* **The problem**: State how many lines in the records below include the word "back". Give nothing but that number.

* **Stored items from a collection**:

******

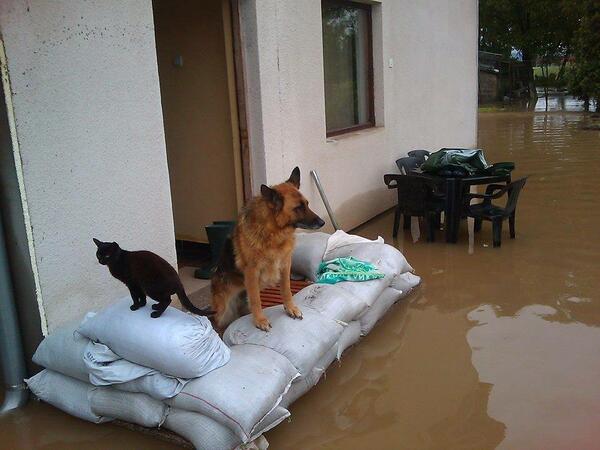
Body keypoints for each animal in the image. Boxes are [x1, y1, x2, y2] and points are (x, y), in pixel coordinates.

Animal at [211, 167, 324, 328]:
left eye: (307, 204)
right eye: (298, 208)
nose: (322, 222)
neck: (273, 232)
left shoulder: (285, 265)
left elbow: (286, 290)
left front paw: (290, 308)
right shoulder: (252, 272)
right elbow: (256, 299)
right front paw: (260, 320)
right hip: (224, 311)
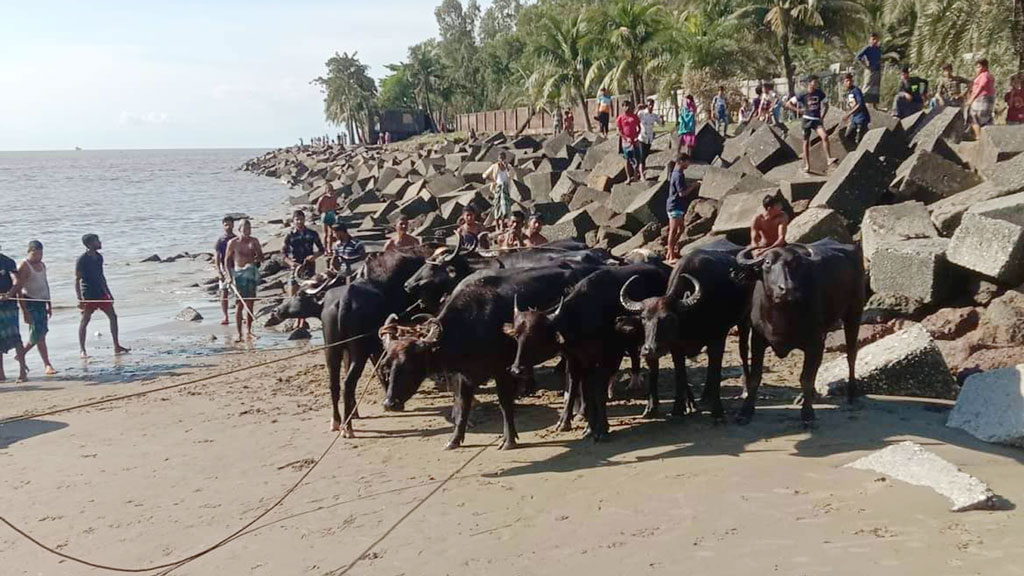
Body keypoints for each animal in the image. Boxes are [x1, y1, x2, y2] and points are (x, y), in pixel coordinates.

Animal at [264, 242, 432, 434]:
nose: (276, 311)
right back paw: (347, 426)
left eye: (300, 294)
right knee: (348, 382)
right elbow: (380, 368)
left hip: (332, 349)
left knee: (336, 383)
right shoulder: (377, 345)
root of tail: (344, 301)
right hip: (359, 351)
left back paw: (338, 421)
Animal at [378, 261, 598, 448]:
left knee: (574, 377)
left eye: (410, 365)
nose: (390, 404)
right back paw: (573, 415)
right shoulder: (464, 375)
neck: (471, 325)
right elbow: (462, 406)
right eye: (388, 366)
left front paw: (509, 439)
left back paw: (573, 415)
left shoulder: (502, 370)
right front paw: (454, 440)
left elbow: (504, 403)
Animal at [509, 262, 675, 436]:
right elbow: (575, 385)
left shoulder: (607, 357)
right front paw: (568, 420)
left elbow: (597, 390)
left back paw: (649, 405)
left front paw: (600, 427)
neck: (581, 316)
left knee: (651, 367)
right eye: (516, 335)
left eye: (536, 337)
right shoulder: (575, 359)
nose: (517, 370)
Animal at [614, 237, 753, 422]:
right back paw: (705, 395)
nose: (649, 349)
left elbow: (715, 371)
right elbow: (680, 375)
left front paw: (717, 411)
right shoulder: (676, 347)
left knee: (743, 351)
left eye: (669, 318)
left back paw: (745, 390)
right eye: (643, 318)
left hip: (745, 320)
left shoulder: (717, 340)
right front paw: (678, 409)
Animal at [737, 238, 864, 426]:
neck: (781, 316)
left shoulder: (813, 342)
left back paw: (852, 394)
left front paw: (808, 414)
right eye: (767, 263)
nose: (787, 288)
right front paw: (745, 411)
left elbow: (806, 378)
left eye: (795, 264)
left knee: (851, 354)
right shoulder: (758, 339)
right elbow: (755, 377)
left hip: (854, 312)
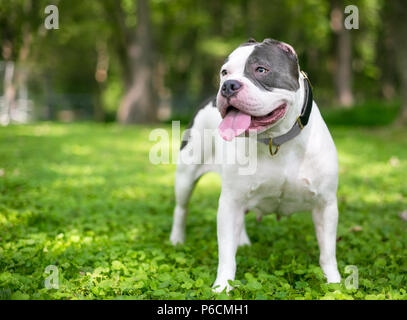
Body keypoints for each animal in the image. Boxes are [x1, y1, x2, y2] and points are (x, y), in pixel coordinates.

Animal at [169, 38, 342, 292]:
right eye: (224, 72)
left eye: (261, 70)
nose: (228, 86)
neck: (276, 139)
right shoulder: (229, 202)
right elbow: (226, 253)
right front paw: (223, 286)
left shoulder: (325, 204)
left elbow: (328, 251)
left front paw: (335, 283)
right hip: (186, 176)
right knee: (181, 208)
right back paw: (177, 240)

******

* **Result for this task**: 9